(Stored data entries)
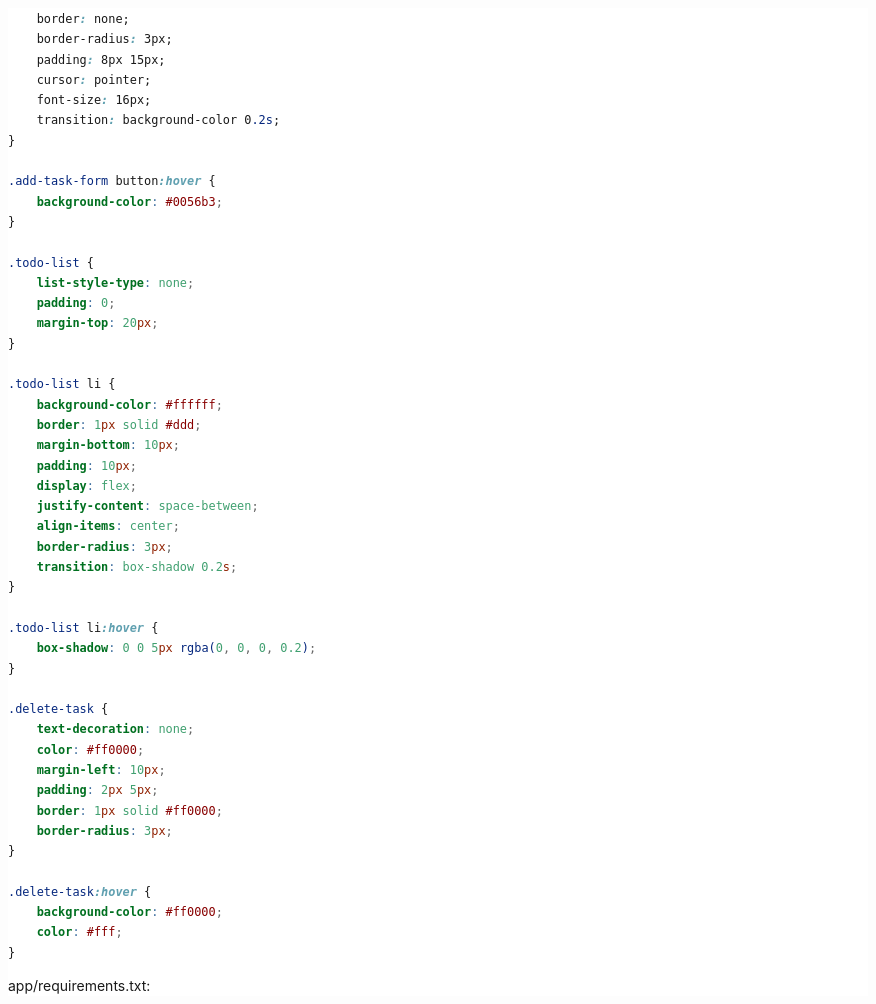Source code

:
```css
    border: none;
    border-radius: 3px;
    padding: 8px 15px;
    cursor: pointer;
    font-size: 16px;
    transition: background-color 0.2s;
}

.add-task-form button:hover {
    background-color: #0056b3;
}

.todo-list {
    list-style-type: none;
    padding: 0;
    margin-top: 20px;
}

.todo-list li {
    background-color: #ffffff;
    border: 1px solid #ddd;
    margin-bottom: 10px;
    padding: 10px;
    display: flex;
    justify-content: space-between;
    align-items: center;
    border-radius: 3px;
    transition: box-shadow 0.2s;
}

.todo-list li:hover {
    box-shadow: 0 0 5px rgba(0, 0, 0, 0.2);
}

.delete-task {
    text-decoration: none;
    color: #ff0000;
    margin-left: 10px;
    padding: 2px 5px;
    border: 1px solid #ff0000;
    border-radius: 3px;
}

.delete-task:hover {
    background-color: #ff0000;
    color: #fff;
}
```

app/requirements.txt:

What to do »
Each line of the data above must be repeated exactly, images excluded.

Solution to the exercise »
Source code

:
```css
    border: none;
    border-radius: 3px;
    padding: 8px 15px;
    cursor: pointer;
    font-size: 16px;
    transition: background-color 0.2s;
}

.add-task-form button:hover {
    background-color: #0056b3;
}

.todo-list {
    list-style-type: none;
    padding: 0;
    margin-top: 20px;
}

.todo-list li {
    background-color: #ffffff;
    border: 1px solid #ddd;
    margin-bottom: 10px;
    padding: 10px;
    display: flex;
    justify-content: space-between;
    align-items: center;
    border-radius: 3px;
    transition: box-shadow 0.2s;
}

.todo-list li:hover {
    box-shadow: 0 0 5px rgba(0, 0, 0, 0.2);
}

.delete-task {
    text-decoration: none;
    color: #ff0000;
    margin-left: 10px;
    padding: 2px 5px;
    border: 1px solid #ff0000;
    border-radius: 3px;
}

.delete-task:hover {
    background-color: #ff0000;
    color: #fff;
}
```

app/requirements.txt:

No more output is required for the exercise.